De todos os voluntários da
equipe de ação da Cruz Vermelha egípcia (também chamada em alguns países
de Crescente Vermelho) que habitualmente atuam nas ruas do Cairo, na
quarta-feira só dez apareceram para trabalhar. E dos dez, apenas uma
mulher: Salma Bahgat.
Era um dia complicado. Naquela madrugada as
forças de segurança do Egito haviam começado a desmantelar os grandes
acampamentos de apoiadores do presidente deposto Mohammed Morsi, criando
um verdadeiro campo de batalha.Salma é dentista e desde 2011 faz parte da equipe. A primeira regra para ela, como voluntária da Cruz Vermelha, é ser imparcial, podendo somente contar com sua experiência profissional, sem tomar partido de nenhum dos lados do conflito.
A socorrista viu muitas coisas durante a recente crise no Egito, o que ela contou em depoimento à BBC, sendo uma das poucas a presenciar os acontecimentos de quarta-feira.
"(Em ocasiões anteriores) estivemos na praça Tahir ou na área (do bairro de) Mohamed Mahmud, onde havia muitos mortos e e feridos, porém nunca como o que vimos ontem (quarta)", relembra a socorrista, que está baseada no Cairo, em entrevista por telefone à BBC.
Cenário de guerra
"Tínhamos pacientes a cada minuto. Explodiam bombas e se ouviam disparos. Tivemos que sair dali (da rua) e nos deslocarmos par um local mais seguro. Abriram uma escola para que pudéssemos atender. De imediato cada um de nós começou a atender a cinco ou seis feridos de uma vez"
Salma Bahgat, voluntária da Cruz Vermelha (Vermelho Crescente)
Chegaram à 1h da tarde (hora local) em Rabaa Al Adawiya e mantiveram-se, desde então, nas ruas.
"Tínhamos pacientes a cada minuto. Explodiam bombas e se ouviam disparos. Tivemos que sair dali (da rua) e nos deslocamos par um local mais seguro. Uma escola foi aberta para que pudéssemos atender. De imediato, cada um de nós começou a atender a cinco ou seis feridos de uma vez", relembra Bahgat a BBC.
Daí em diante a situação somente se deteriorou. "O ambiente era completamente desumano, havia cadáveres por todas as partes", conta a voluntária.
Em apenas duas horas que ficaram na escola, Bahgat calcula que atendeu em torno de 100 pessoas, todos homens adultos, a maioria entre 20 e 30 anos.
A retirada dos apoiadores do presidente deposto Morsi na quarta-feira deixou mais de 600 mortos e milhares de feridos.
Ela confirmou quatro mortes durante o atendimento.
"Eu estava fazendo respiração cardiopulmonar numa vítima, porém no final tinha que (parar) e decidir salvar outras pessoas. Como socorrista você tem prioridades e em casos como este escolhemos os que têm possibilidades de sobreviver", explica.
Depois de passadas duas horas de atendimento na escola, o grupo voltou às ruas para atender os feridos por outras quatro horas.
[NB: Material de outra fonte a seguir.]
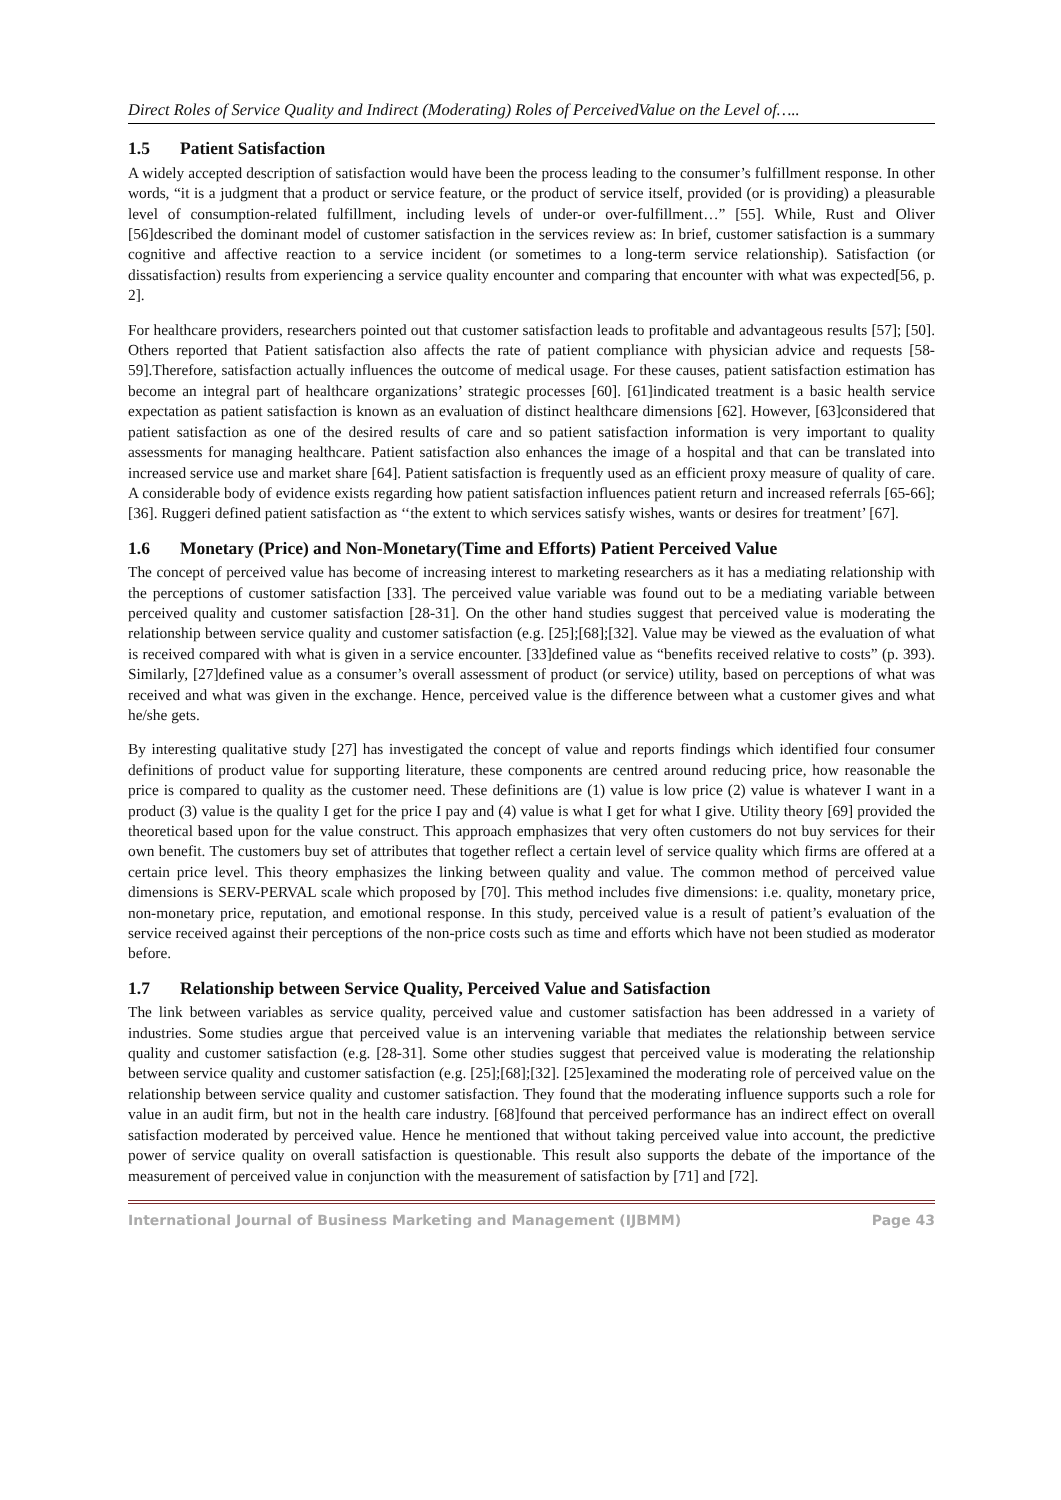Direct Roles of Service Quality and Indirect (Moderating) Roles of PerceivedValue on the Level of…..
1.5 Patient Satisfaction
A widely accepted description of satisfaction would have been the process leading to the consumer’s fulfillment response. In other words, “it is a judgment that a product or service feature, or the product of service itself, provided (or is providing) a pleasurable level of consumption-related fulfillment, including levels of under-or over-fulfillment…” [55]. While, Rust and Oliver [56]described the dominant model of customer satisfaction in the services review as: In brief, customer satisfaction is a summary cognitive and affective reaction to a service incident (or sometimes to a long-term service relationship). Satisfaction (or dissatisfaction) results from experiencing a service quality encounter and comparing that encounter with what was expected[56, p. 2].
For healthcare providers, researchers pointed out that customer satisfaction leads to profitable and advantageous results [57]; [50]. Others reported that Patient satisfaction also affects the rate of patient compliance with physician advice and requests [58-59].Therefore, satisfaction actually influences the outcome of medical usage. For these causes, patient satisfaction estimation has become an integral part of healthcare organizations’ strategic processes [60]. [61]indicated treatment is a basic health service expectation as patient satisfaction is known as an evaluation of distinct healthcare dimensions [62]. However, [63]considered that patient satisfaction as one of the desired results of care and so patient satisfaction information is very important to quality assessments for managing healthcare. Patient satisfaction also enhances the image of a hospital and that can be translated into increased service use and market share [64]. Patient satisfaction is frequently used as an efficient proxy measure of quality of care. A considerable body of evidence exists regarding how patient satisfaction influences patient return and increased referrals [65-66];[36]. Ruggeri defined patient satisfaction as ‘‘the extent to which services satisfy wishes, wants or desires for treatment’ [67].
1.6 Monetary (Price) and Non-Monetary(Time and Efforts) Patient Perceived Value
The concept of perceived value has become of increasing interest to marketing researchers as it has a mediating relationship with the perceptions of customer satisfaction [33]. The perceived value variable was found out to be a mediating variable between perceived quality and customer satisfaction [28-31]. On the other hand studies suggest that perceived value is moderating the relationship between service quality and customer satisfaction (e.g. [25];[68];[32]. Value may be viewed as the evaluation of what is received compared with what is given in a service encounter. [33]defined value as “benefits received relative to costs” (p. 393). Similarly, [27]defined value as a consumer’s overall assessment of product (or service) utility, based on perceptions of what was received and what was given in the exchange. Hence, perceived value is the difference between what a customer gives and what he/she gets.
By interesting qualitative study [27] has investigated the concept of value and reports findings which identified four consumer definitions of product value for supporting literature, these components are centred around reducing price, how reasonable the price is compared to quality as the customer need. These definitions are (1) value is low price (2) value is whatever I want in a product (3) value is the quality I get for the price I pay and (4) value is what I get for what I give. Utility theory [69] provided the theoretical based upon for the value construct. This approach emphasizes that very often customers do not buy services for their own benefit. The customers buy set of attributes that together reflect a certain level of service quality which firms are offered at a certain price level. This theory emphasizes the linking between quality and value. The common method of perceived value dimensions is SERV-PERVAL scale which proposed by [70]. This method includes five dimensions: i.e. quality, monetary price, non-monetary price, reputation, and emotional response. In this study, perceived value is a result of patient’s evaluation of the service received against their perceptions of the non-price costs such as time and efforts which have not been studied as moderator before.
1.7 Relationship between Service Quality, Perceived Value and Satisfaction
The link between variables as service quality, perceived value and customer satisfaction has been addressed in a variety of industries. Some studies argue that perceived value is an intervening variable that mediates the relationship between service quality and customer satisfaction (e.g. [28-31]. Some other studies suggest that perceived value is moderating the relationship between service quality and customer satisfaction (e.g. [25];[68];[32]. [25]examined the moderating role of perceived value on the relationship between service quality and customer satisfaction. They found that the moderating influence supports such a role for value in an audit firm, but not in the health care industry. [68]found that perceived performance has an indirect effect on overall satisfaction moderated by perceived value. Hence he mentioned that without taking perceived value into account, the predictive power of service quality on overall satisfaction is questionable. This result also supports the debate of the importance of the measurement of perceived value in conjunction with the measurement of satisfaction by [71] and [72].
International Journal of Business Marketing and Management (IJBMM) Page 43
Pouco antes das 18h (hora local) o governo egípcio decretou estado de emergência.
'Se pensasse demais, não estaria aqui'
Dentre os feridos que atendeu, um em especial ficou gravado na memória de Salma: um rapaz de aparentemente 25 anos, com o ombro destruído por um disparo."Era um médico que tinha ido ali somente para ajudar a gente e terminou ferido. Não queria ir ao hospital, queria ir ver sua esposa. Nós, como membros da Cruz Vermelha, não podemos levar os pacientes para suas casas, assim tivemos que pedir a outras pessoas que o fizessem", relembra a socorrista.
Tal como seu colega, Bahgat está exposta constantemente ao risco de receber um disparo perdido em meio aos enfrentamentos entre manifestantes e a polícia egípcia.
"Estou totalmente consciente, mas não penso muito nisso. Se pensasse demais, não estaria aqui."
No entanto ela está. A dentista de 29 anos segue ajudando as pessoas nas ruas, assim como quando entrou para o time de voluntários, em 2011.